*** Input records
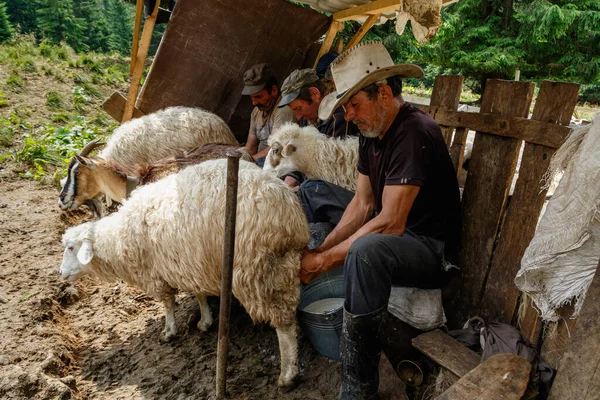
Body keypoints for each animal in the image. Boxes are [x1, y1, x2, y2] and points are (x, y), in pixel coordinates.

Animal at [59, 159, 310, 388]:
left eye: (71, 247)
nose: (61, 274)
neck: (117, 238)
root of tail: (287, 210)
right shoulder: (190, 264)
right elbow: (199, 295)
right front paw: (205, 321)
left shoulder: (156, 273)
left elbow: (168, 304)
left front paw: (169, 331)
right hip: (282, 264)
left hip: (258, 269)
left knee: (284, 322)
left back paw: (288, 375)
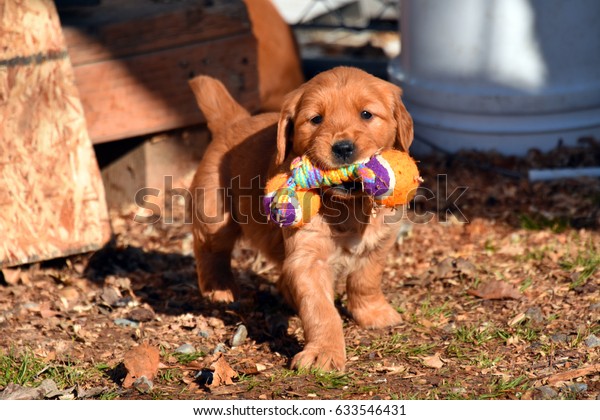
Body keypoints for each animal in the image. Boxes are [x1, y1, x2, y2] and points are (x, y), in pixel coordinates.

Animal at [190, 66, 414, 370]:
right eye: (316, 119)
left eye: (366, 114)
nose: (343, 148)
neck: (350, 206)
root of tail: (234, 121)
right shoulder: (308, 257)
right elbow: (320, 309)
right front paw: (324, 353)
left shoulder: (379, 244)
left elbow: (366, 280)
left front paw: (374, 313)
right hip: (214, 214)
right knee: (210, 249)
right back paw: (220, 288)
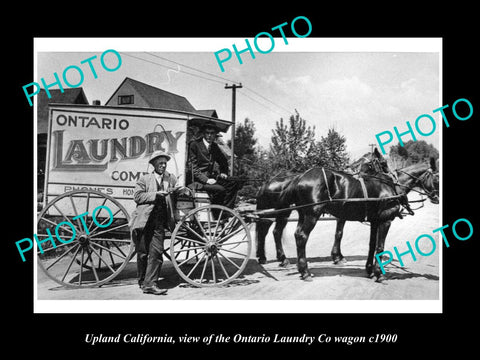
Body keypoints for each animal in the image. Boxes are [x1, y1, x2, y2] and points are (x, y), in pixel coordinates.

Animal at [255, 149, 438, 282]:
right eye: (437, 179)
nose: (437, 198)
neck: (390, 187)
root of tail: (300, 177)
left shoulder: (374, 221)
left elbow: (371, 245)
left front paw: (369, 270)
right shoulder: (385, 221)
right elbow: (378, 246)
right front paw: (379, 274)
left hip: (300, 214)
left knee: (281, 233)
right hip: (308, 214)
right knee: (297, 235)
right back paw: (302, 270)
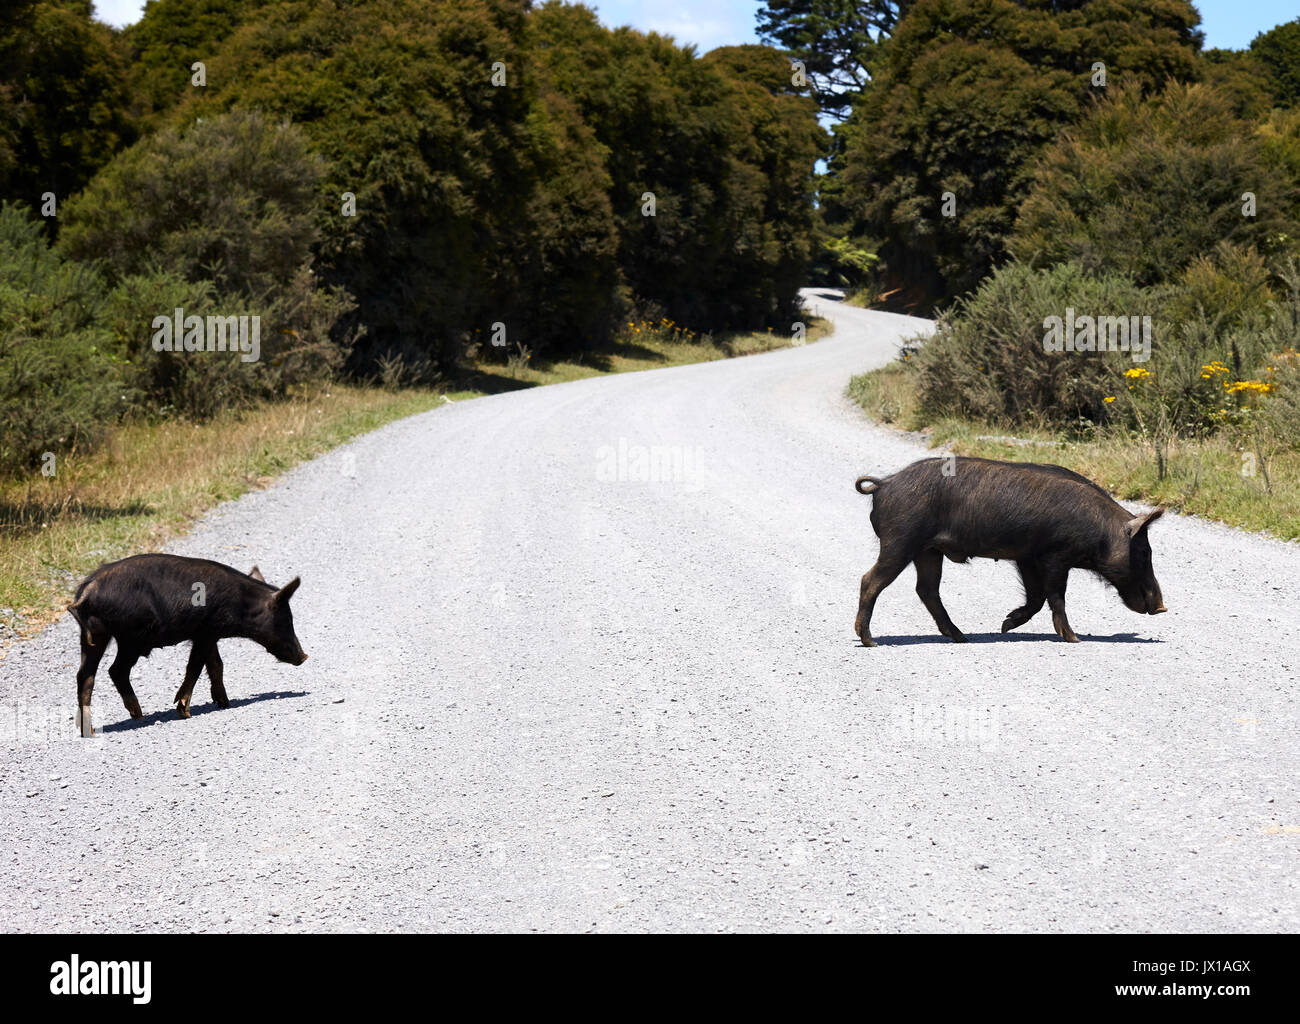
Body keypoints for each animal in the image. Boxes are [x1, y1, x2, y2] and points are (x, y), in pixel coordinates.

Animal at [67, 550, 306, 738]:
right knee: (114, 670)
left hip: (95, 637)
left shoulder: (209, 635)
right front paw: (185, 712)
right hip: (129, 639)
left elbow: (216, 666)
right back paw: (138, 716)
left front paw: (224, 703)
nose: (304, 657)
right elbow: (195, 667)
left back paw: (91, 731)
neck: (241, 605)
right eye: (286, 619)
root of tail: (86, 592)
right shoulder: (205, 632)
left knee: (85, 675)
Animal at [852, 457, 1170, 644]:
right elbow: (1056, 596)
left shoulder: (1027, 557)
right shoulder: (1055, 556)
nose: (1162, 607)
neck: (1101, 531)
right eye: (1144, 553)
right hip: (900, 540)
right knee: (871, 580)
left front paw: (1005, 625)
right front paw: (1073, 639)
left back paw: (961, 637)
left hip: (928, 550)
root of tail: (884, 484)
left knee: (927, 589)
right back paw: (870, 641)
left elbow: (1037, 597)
******
*** Input records
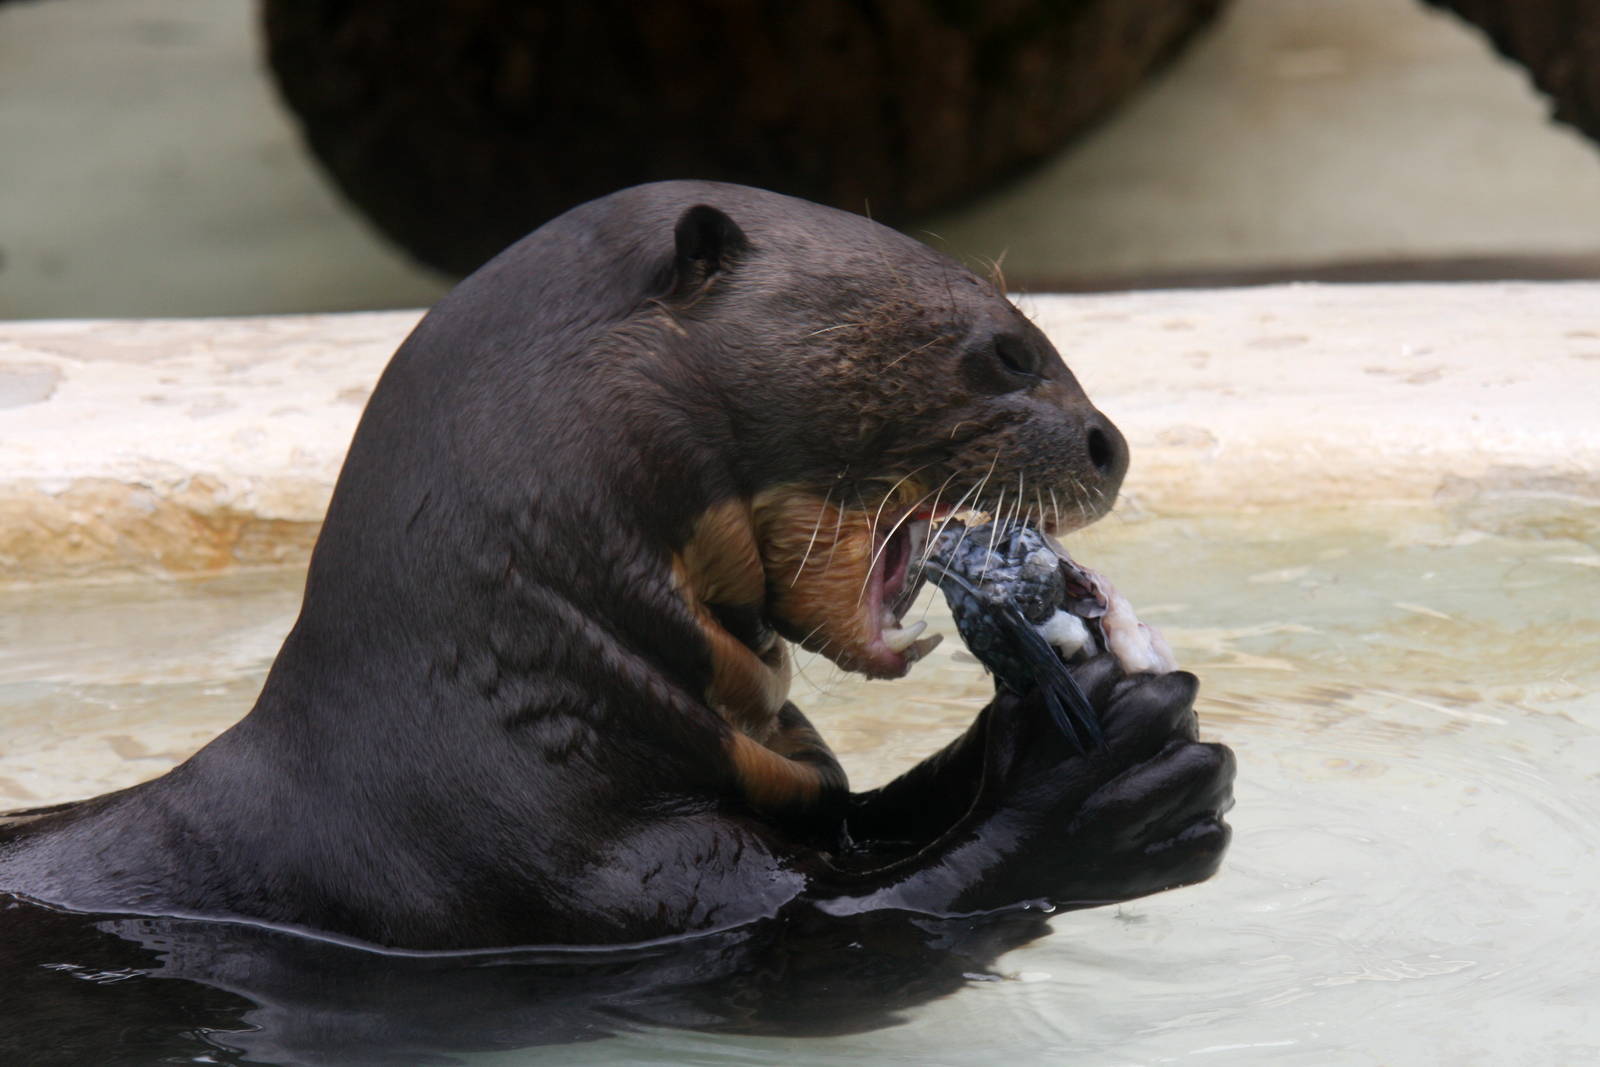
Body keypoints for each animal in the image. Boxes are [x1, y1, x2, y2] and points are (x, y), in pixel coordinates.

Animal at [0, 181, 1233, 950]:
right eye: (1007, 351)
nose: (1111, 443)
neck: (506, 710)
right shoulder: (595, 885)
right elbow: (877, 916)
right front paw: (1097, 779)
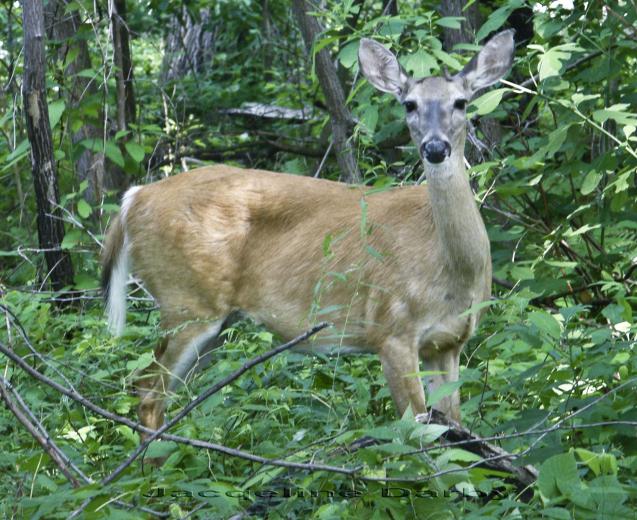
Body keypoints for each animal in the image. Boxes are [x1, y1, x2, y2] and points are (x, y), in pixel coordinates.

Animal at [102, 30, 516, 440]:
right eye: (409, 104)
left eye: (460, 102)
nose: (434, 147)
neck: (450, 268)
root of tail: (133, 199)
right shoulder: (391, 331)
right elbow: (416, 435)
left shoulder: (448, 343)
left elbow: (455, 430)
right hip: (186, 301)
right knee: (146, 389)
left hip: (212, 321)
******
*** Input records
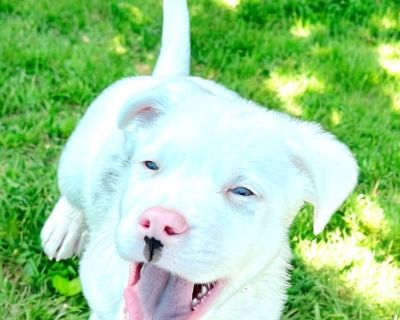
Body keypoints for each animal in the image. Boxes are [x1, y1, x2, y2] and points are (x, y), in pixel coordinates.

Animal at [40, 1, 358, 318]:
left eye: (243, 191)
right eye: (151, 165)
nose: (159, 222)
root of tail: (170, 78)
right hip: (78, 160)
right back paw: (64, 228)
******
Look above for the line holding "right front paw: (379, 274)" and the line holding "right back paw: (302, 270)", then output exactly those two lines and every line between them, nothing more.

» **Exercise answer**:
right front paw: (379, 274)
left hip: (300, 214)
left knee: (281, 233)
right hip: (308, 214)
right knee: (297, 235)
right back paw: (302, 270)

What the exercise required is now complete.